如何在Rails应用程序中避免竞争条件？

Question

我有一个非常简单的Rails应用程序,允许用户在一组课程中注册他们的出勤.ActiveRecord模型如下:

class Course < ActiveRecord::Base
  has_many :scheduled_runs
  ...
end

class ScheduledRun < ActiveRecord::Base
  belongs_to :course
  has_many :attendances
  has_many :attendees, :through => :attendances
  ...
end

class Attendance < ActiveRecord::Base
  belongs_to :user
  belongs_to :scheduled_run, :counter_cache => true
  ...
end

class User < ActiveRecord::Base
  has_many :attendances
  has_many :registered_courses, :through => :attendances, :source => :scheduled_run
end

ScheduledRun实例具有有限数量的可用位置,一旦达到限制,就不能再接受更多的考勤.

def full?
  attendances_count == capacity
end

attendances_count是一个计数器缓存列,包含为特定ScheduledRun记录创建的出勤关联数.

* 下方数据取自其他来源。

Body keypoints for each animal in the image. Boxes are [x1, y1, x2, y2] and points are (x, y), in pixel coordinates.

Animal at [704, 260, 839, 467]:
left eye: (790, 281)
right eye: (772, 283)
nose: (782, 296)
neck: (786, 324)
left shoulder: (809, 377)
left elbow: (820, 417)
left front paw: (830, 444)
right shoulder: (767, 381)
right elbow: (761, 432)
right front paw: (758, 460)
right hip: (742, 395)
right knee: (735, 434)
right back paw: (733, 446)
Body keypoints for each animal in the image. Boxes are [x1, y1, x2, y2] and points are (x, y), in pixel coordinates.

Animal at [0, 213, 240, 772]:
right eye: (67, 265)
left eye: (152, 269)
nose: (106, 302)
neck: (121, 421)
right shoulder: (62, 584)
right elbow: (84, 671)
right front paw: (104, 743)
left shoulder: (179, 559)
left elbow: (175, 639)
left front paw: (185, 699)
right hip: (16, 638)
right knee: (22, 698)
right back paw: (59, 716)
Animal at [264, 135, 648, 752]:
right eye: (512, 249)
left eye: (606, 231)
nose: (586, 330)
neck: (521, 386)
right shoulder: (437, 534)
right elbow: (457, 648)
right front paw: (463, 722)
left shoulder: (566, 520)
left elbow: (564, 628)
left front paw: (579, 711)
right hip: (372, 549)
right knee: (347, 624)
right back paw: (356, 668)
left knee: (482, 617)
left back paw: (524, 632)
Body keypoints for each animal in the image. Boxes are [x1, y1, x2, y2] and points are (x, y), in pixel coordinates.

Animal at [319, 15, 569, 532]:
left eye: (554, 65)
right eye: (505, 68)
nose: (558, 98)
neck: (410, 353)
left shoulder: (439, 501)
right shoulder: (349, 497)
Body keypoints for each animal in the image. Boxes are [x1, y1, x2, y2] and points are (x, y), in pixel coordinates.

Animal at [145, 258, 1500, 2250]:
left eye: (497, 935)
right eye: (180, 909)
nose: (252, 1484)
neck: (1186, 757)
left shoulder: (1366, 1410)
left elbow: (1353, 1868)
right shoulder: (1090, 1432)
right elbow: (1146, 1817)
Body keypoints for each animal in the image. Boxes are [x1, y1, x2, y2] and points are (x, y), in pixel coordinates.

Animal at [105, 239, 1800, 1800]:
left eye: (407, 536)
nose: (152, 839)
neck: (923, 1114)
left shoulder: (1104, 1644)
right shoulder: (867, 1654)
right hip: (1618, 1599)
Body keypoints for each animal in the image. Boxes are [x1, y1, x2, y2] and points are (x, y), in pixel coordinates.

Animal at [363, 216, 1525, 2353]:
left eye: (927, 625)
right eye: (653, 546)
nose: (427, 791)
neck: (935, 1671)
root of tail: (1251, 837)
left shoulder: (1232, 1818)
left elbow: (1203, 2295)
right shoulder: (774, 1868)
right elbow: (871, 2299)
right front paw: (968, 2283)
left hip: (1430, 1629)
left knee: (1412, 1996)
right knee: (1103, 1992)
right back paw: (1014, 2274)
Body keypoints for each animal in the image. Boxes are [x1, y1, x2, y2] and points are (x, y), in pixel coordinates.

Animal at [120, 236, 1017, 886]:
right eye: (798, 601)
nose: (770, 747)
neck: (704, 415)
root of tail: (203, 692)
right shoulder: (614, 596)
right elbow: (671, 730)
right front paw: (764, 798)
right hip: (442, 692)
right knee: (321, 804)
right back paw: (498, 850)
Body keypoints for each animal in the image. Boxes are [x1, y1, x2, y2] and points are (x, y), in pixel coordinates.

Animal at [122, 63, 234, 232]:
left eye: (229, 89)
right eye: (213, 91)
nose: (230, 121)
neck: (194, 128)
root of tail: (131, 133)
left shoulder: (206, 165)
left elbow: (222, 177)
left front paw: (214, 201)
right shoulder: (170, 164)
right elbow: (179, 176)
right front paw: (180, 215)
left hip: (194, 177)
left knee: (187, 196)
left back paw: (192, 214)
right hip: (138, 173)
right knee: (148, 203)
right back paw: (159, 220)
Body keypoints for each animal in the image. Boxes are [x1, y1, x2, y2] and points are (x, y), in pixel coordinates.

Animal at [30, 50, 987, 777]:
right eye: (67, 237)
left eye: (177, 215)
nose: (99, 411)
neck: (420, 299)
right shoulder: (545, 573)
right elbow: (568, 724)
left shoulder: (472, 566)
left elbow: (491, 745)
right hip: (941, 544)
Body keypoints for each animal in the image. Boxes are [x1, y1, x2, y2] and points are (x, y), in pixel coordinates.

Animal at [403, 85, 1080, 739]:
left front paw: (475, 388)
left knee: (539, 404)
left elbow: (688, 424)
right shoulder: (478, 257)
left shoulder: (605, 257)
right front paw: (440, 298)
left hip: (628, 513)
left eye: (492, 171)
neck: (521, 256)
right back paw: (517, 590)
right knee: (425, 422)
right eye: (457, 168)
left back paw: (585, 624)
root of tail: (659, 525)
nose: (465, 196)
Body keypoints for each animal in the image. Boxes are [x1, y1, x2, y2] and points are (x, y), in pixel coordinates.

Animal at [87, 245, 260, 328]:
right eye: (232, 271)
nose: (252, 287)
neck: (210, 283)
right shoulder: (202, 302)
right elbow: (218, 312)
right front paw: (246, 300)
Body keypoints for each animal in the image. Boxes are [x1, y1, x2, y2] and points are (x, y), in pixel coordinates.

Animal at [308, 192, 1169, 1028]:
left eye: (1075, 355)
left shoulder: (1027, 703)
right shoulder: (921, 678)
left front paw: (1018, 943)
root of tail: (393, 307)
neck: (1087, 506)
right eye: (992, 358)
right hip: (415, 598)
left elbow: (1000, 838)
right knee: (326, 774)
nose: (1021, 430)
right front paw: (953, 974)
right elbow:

我的问题是,当一个或多个人同时尝试在课程中注册最后一个可用位置时,我不完全知道确保不会发生竞争条件的正确方法.

我的考勤控制器如下所示:

class AttendancesController < ApplicationController
  before_filter :load_scheduled_run
  before_filter :load_user, :only => :create

  def new
    @user = User.new
  end

  def create
    unless @user.valid?
      render :action => 'new'
    end

    @attendance = @user.attendances.build(:scheduled_run_id => params[:scheduled_run_id])

    if @attendance.save
      flash[:notice] = "Successfully created attendance."
      redirect_to root_url
    else
      render :action => 'new'
    end

  end

  protected
  def load_scheduled_run
    @run = ScheduledRun.find(params[:scheduled_run_id])
  end

  def load_user
    @user = User.create_new_or_load_existing(params[:user])
  end

end

如您所见,它没有考虑ScheduledRun实例已达到容量的位置.

任何有关这方面的帮助将不胜感激.

更新

在这种情况下,我不确定这是否是执行乐观锁定的正确方法,但这就是我所做的:

我在ScheduledRuns表中添加了两列 -

t.integer :attendances_count, :default => 0
t.integer :lock_version, :default => 0

我还为ScheduledRun模型添加了一个方法:

  def attend(user)
    attendance = self.attendances.build(:user_id => user.id)
    attendance.save
  rescue ActiveRecord::StaleObjectError
    self.reload!
    retry unless full? 
  end

保存Attendance模型后,ActiveRecord将继续并更新ScheduledRun模型上的计数器缓存列.这是显示发生这种情况的日志输出 -

ScheduledRun Load (0.2ms)   SELECT * FROM `scheduled_runs` WHERE (`scheduled_runs`.`id` = 113338481) ORDER BY date DESC

Attendance Create (0.2ms)   INSERT INTO `attendances` (`created_at`, `scheduled_run_id`, `updated_at`, `user_id`) VALUES('2010-06-15 10:16:43', 113338481, '2010-06-15 10:16:43', 350162832)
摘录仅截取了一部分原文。